**Document text**.

· · · · · · ·

SEC puts in new ‘circuit breaker’ rules

June 10, 2010

SEC puts into place new ‘circuit breaker’ rules to prevent repeat of May 6 stock market plunge

Marcy Gordon, AP Business Writer, On Thursday June 10, 2010, 5:44 pm EDT

WASHINGTON (AP) — Federal regulators on Thursday put in place new rules aimed at preventing a repeat of last month’s harrowing “flash crash” in the stock market.

Members of the Securities and Exchange Commission approved the rules, which call for U.S. stock exchanges to briefly halt trading of some stocks that make big swings.

The major exchanges will start putting the trading breaks into effect as early as Friday for six months. The New York Stock Exchange will begin Friday’s trading session with five stocks: EOG Resources Inc., Genuine Parts Co., Harley Davidson Inc., Ryder System Inc. and Zimmer Holdings Inc. The exchange will gradually add other stocks early next week, expecting to reach by Wednesday the full number that will be covered.

· · · · · · ·

**Brief A**.
According to the article on the SEC circuit breaker rules, why did federal regulators put the new rules in place? Answer in one to three sentences.
The listing that follows has no connection to the article on the SEC circuit breaker rules.

· · · · · · ·

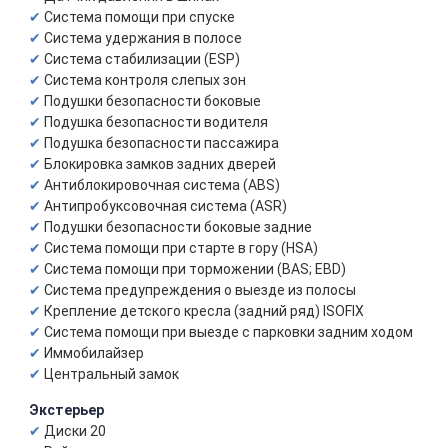
Система помощи при спуске
Система удержания в полосе
Система стабилизации (ESP)
Система контроля слепых зон
Подушки безопасности боковые
Подушка безопасности водителя
Подушка безопасности пассажира
Блокировка замков задних дверей
Антиблокировочная система (ABS)
Антипробуксовочная система (ASR)
Подушки безопасности боковые задние
Система помощи при старте в гору (HSA)
Система помощи при торможении (BAS; EBD)
Система предупреждения о выезде из полосы
Крепление детского кресла (задний ряд) ISOFIX
Система помощи при выезде с парковки задним ходом
Иммобилайзер
Центральный замок
Экстерьер
Диски 20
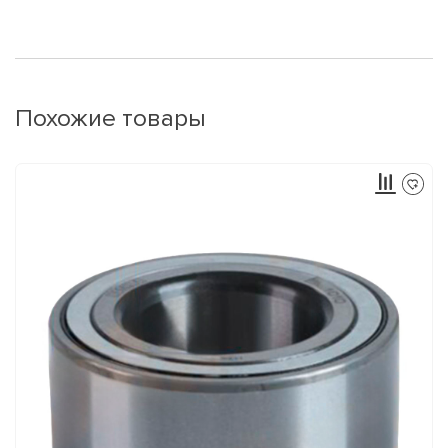
Похожие товары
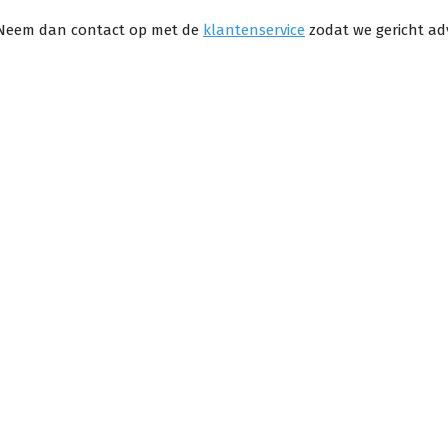
? Neem dan contact op met de
klantenservice
zodat we gericht ad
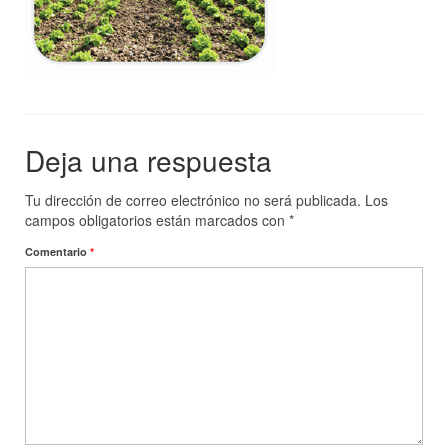
Tienda
Tips de Ozono
Contacto
Deja una respuesta
Tu dirección de correo electrónico no será publicada.
Los
campos obligatorios están marcados con
*
Comentario
*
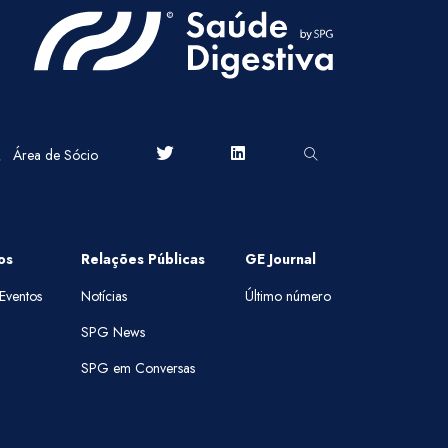
Área de Sócio
os
Relações Públicas
GE Journal
Eventos
Notícias
Último número
SPG News
SPG em Conversas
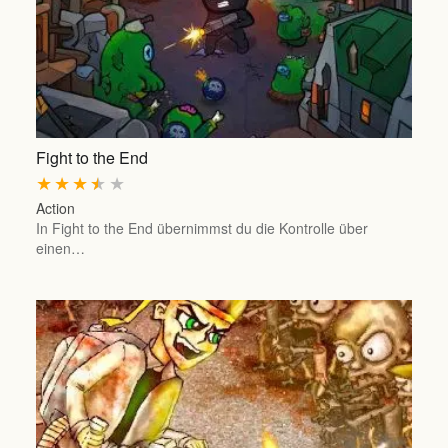
Fight to the End
★
★
★
★
★
Action
In Fight to the End übernimmst du die Kontrolle über
einen…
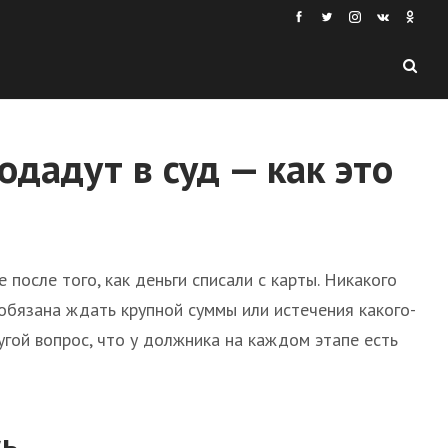
одадут в суд — как это
после того, как деньги списали с карты. Никакого
 обязана ждать крупной суммы или истечения какого-
угой вопрос, что у должника на каждом этапе есть
сь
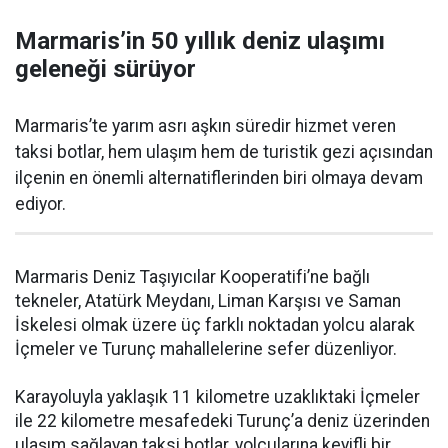
Marmaris’in 50 yıllık deniz ulaşımı
geleneği sürüyor
Marmaris’te yarım asrı aşkın süredir hizmet veren
taksi botlar, hem ulaşım hem de turistik gezi açısından
ilçenin en önemli alternatiflerinden biri olmaya devam
ediyor.
Marmaris Deniz Taşıyıcılar Kooperatifi’ne bağlı
tekneler, Atatürk Meydanı, Liman Karşısı ve Saman
İskelesi olmak üzere üç farklı noktadan yolcu alarak
İçmeler ve Turunç mahallelerine sefer düzenliyor.
Karayoluyla yaklaşık 11 kilometre uzaklıktaki İçmeler
ile 22 kilometre mesafedeki Turunç’a deniz üzerinden
ulaşım sağlayan taksi botlar, yolcularına keyifli bir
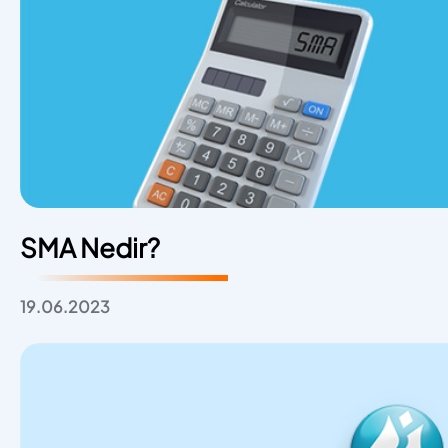
SMA Nedir?
19.06.2023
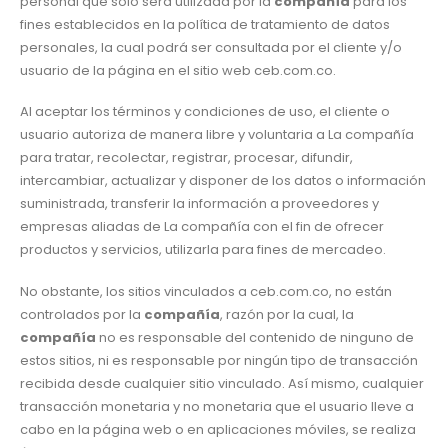
personal que sólo será utilizada por la
compañía
para los
fines establecidos en la política de tratamiento de datos
personales, la cual podrá ser consultada por el cliente y/o
usuario de la página en el sitio web ceb.com.co.
Al aceptar los términos y condiciones de uso, el cliente o
usuario autoriza de manera libre y voluntaria a La compañía
para tratar, recolectar, registrar, procesar, difundir,
intercambiar, actualizar y disponer de los datos o información
suministrada, transferir la información a proveedores y
empresas aliadas de La compañía con el fin de ofrecer
productos y servicios, utilizarla para fines de mercadeo.
No obstante, los sitios vinculados a ceb.com.co, no están
controlados por la
compañía
, razón por la cual, la
compañía
no es responsable del contenido de ninguno de
estos sitios, ni es responsable por ningún tipo de transacción
recibida desde cualquier sitio vinculado. Así mismo, cualquier
transacción monetaria y no monetaria que el usuario lleve a
cabo en la página web o en aplicaciones móviles, se realiza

· · · · · · ·

**Brief B**.
In the listing, swap "безопасности" for "защиты" from its first line through the line containing "Подушки безопасности боковые задние", and give those lines back with nothing else changed. Leave out the pictures.

**Your response A**.
Federal regulators put the new rules in place to prevent a repeat of the stock market's "flash crash" of the previous month, the May 6 plunge. Under the rules, U.S. stock exchanges must briefly halt trading in some stocks that make big swings.

**Your response B**.
Система помощи при спуске
Система удержания в полосе
Система стабилизации (ESP)
Система контроля слепых зон
Подушки защиты боковые
Подушка защиты водителя
Подушка защиты пассажира
Блокировка замков задних дверей
Антиблокировочная система (ABS)
Антипробуксовочная система (ASR)
Подушки защиты боковые задние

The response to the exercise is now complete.